# [Задание 1]
Отберите и перепишите все строки записей, в которых встречается строка «markup». Регистр букв учитывается.

○ ○ ○ ○ ○

Причем тут это следовало понимать, что с ЭТОЙ кошки толку нет и быть не может.
В общем, говорил я вам раньше: в идише словарь и грамматика не помогут, его надо слышать и видеть…
Само слово «идиш» есть прилагательное от слова «ид». А это слово евреи употребляют обычно с неопределенным артиклем «а» — вместе «а ид». Вот это-то слово знают многие, даже если не ведают больше ни одного слова на идише. Но по причине неграмотности полагают, что это единое с артиклем выражение «аид» (да и вообще о существовании артикля — этой принадлежности цивилизованных языков! — в бабушкином наречии не догадываются).
С уменьшением знания даже элементов идиша появилось чудовищное выражение для обозначения, так сказать, аида женского рода — «аидка». Это, простите меня, такой уже бред собачий, что и объяснять-то не стоит. Лучше запомните, что женщина соответствующей национальности называется «а идышке».
Само слово «ид» возникло и попало в идиш не без приключений.
Как известно, названия народов (и евреи тут — и это редкий случай — не исключение) происходят или от имени, которое народ дает себе сам, или от того слова, которым пользуются для его обозначения другие. К примеру, индейцы никогда не звали себя индейцами (и даже не подозревали, что таковыми являются), китайцы не зовут себя китайцами, а немцы — немцами. Но так их назвали другие, и это прижилось, по крайней мере в иностранных языках. А евреев, сплошь проживающих в окружении носителей нееврейских языков, все зовут именно так, как выбрали для себя они сами. Мне могут возразить: «ид» — слово на идише, идиш — заимствован из верхненемецкого, на котором «еврей» звучит как «юд» («юде»), и с особо большой симпатией это слово никогда не произносилось. И я ни с каким из этих утверждений спорить не буду — они все правильные. Я только спрошу: а откуда в немецком языке это слово появилось? И как на иврите, исконном еврейском языке, будет «еврей»? И отвечу: «егуди», то есть «житель Иудеи», которая как раз и есть «Егуд». У римлян, которые познакомились с евреями много раньше германцев, «Егуд» стал «Iudaea» — «Иудеей», маленькой, но беспокойной провинцией Римской империи. А будущая Германия — Прирейнские провинции — стала зачастую тем древнеримским Магаданом, куда иудейских повстанцев ссылали в массовом порядке. Из латинского «iudaeus» и получилось немецкое «юде» и столь нам близкое «а ид». Слово, так сказать, вернулось к законным владельцам. Как поется в хасидской песне «Ой, ви гит ци зайн а ид!» — «Как же хорошо быть евреем!». Впрочем, этот вопрос каждый решает для себя сам. Я лишь добавлю: «Хорошо быть таким евреем, который понимает, что это такое».

○ ○ ○ ○ ○

# [Задание 2]
Перечислите народы, которые, согласно фрагменту текста, не зовут себя так, как их называют другие.

# [Список записей]
○ ○ ○ ○ ○

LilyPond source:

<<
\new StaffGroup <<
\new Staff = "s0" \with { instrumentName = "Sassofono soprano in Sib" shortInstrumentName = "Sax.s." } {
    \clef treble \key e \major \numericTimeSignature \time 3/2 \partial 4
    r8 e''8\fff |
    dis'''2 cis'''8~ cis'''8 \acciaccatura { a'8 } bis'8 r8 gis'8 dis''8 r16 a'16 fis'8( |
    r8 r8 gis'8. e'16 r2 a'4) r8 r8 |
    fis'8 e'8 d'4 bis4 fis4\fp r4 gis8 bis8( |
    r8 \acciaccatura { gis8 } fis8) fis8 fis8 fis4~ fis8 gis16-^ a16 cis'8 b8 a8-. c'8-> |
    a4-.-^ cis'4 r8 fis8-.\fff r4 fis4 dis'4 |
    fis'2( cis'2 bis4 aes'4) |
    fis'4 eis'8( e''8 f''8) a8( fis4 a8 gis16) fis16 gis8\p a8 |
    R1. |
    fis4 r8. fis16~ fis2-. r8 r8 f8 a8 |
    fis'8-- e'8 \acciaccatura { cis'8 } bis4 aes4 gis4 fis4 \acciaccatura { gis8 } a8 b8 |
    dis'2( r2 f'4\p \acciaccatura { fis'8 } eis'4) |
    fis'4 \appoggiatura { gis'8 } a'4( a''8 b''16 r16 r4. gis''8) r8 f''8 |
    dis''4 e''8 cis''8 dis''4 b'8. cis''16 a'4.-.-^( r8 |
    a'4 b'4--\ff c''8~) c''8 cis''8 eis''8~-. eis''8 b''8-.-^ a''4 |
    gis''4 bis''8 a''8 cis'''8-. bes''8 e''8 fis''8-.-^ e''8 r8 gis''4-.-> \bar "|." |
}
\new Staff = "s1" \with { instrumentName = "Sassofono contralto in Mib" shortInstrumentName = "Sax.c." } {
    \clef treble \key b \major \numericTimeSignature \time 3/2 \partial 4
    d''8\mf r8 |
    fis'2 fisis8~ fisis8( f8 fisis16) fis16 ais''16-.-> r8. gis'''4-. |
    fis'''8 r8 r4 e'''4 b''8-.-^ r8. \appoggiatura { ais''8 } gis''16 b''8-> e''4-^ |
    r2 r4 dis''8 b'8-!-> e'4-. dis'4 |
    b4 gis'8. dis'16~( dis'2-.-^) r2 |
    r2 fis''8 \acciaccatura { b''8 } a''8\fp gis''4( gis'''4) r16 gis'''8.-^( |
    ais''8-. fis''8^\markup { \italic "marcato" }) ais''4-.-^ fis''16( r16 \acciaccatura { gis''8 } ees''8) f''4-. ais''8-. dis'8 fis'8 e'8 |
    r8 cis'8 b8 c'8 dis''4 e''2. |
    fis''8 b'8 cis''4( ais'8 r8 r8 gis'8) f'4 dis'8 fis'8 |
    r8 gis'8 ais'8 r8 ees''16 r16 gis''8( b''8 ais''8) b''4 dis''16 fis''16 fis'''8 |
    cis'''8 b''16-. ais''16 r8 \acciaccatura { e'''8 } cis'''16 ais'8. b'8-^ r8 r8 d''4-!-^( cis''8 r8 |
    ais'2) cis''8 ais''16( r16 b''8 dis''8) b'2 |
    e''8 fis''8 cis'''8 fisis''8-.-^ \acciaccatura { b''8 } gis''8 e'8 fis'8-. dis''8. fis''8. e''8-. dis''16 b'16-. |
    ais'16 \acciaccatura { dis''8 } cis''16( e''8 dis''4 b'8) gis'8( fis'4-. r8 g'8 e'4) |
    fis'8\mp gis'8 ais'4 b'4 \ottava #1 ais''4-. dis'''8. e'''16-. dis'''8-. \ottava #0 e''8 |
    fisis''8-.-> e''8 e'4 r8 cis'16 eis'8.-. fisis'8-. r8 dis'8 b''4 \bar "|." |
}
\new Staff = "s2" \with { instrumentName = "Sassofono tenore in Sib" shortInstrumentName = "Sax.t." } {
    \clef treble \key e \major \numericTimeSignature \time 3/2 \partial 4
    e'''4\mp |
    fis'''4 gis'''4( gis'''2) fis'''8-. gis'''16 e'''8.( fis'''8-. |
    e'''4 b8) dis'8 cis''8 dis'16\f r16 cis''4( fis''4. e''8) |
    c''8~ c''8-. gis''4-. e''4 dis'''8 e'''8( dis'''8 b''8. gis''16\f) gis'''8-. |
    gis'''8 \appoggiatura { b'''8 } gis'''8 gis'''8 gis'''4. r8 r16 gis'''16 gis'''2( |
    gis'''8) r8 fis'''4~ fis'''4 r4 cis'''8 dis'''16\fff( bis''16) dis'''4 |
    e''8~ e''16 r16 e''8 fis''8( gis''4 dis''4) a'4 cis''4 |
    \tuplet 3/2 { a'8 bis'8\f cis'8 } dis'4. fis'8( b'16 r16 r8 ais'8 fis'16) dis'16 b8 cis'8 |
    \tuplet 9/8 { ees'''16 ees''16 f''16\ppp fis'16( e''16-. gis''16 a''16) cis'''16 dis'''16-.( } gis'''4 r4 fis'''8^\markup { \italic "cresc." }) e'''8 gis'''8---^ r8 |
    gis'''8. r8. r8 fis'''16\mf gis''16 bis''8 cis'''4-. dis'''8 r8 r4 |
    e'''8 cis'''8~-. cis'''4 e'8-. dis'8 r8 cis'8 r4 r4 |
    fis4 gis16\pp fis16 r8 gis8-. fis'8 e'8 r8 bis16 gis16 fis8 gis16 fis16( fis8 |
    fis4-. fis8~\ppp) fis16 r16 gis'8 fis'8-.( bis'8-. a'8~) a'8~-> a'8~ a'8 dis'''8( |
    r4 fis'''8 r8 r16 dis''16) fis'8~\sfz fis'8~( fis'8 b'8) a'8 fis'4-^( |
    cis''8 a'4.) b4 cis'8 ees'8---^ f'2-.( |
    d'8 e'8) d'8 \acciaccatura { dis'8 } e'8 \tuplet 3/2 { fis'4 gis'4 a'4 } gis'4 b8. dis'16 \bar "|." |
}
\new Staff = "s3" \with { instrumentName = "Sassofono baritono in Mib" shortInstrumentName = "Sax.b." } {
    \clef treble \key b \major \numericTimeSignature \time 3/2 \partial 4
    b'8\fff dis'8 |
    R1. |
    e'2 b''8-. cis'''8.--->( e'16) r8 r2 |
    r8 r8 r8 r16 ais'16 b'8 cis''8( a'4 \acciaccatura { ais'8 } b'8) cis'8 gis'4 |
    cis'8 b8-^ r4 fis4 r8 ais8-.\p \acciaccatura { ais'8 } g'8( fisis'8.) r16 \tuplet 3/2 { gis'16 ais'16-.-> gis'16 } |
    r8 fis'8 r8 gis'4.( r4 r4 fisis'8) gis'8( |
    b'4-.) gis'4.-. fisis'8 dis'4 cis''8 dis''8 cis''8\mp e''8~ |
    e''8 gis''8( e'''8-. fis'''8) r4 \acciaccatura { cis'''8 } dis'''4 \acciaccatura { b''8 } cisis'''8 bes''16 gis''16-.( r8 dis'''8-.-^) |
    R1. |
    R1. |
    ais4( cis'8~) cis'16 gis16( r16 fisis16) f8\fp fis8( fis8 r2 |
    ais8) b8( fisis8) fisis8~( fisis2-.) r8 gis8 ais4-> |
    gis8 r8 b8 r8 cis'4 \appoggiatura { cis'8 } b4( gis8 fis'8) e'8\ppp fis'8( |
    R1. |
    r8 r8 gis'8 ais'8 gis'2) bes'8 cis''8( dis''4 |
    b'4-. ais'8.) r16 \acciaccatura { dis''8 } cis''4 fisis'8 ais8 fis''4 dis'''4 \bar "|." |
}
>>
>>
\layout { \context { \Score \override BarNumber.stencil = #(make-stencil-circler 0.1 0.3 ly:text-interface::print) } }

○ ○ ○ ○ ○

# [Полный ответ 1]
    ais''8-. fis''8^\markup { \italic "marcato" }) ais''4-.-^ fis''16( r16 \acciaccatura { gis''8 } ees''8) f''4-. ais''8-. dis'8 fis'8 e'8 |
    \tuplet 9/8 { ees'''16 ees''16 f''16\ppp fis'16( e''16-. gis''16 a''16) cis'''16 dis'''16-.( } gis'''4 r4 fis'''8^\markup { \italic "cresc." }) e'''8 gis'''8---^ r8 |

# [Полный ответ 2]
Индейцы, китайцы, немцы.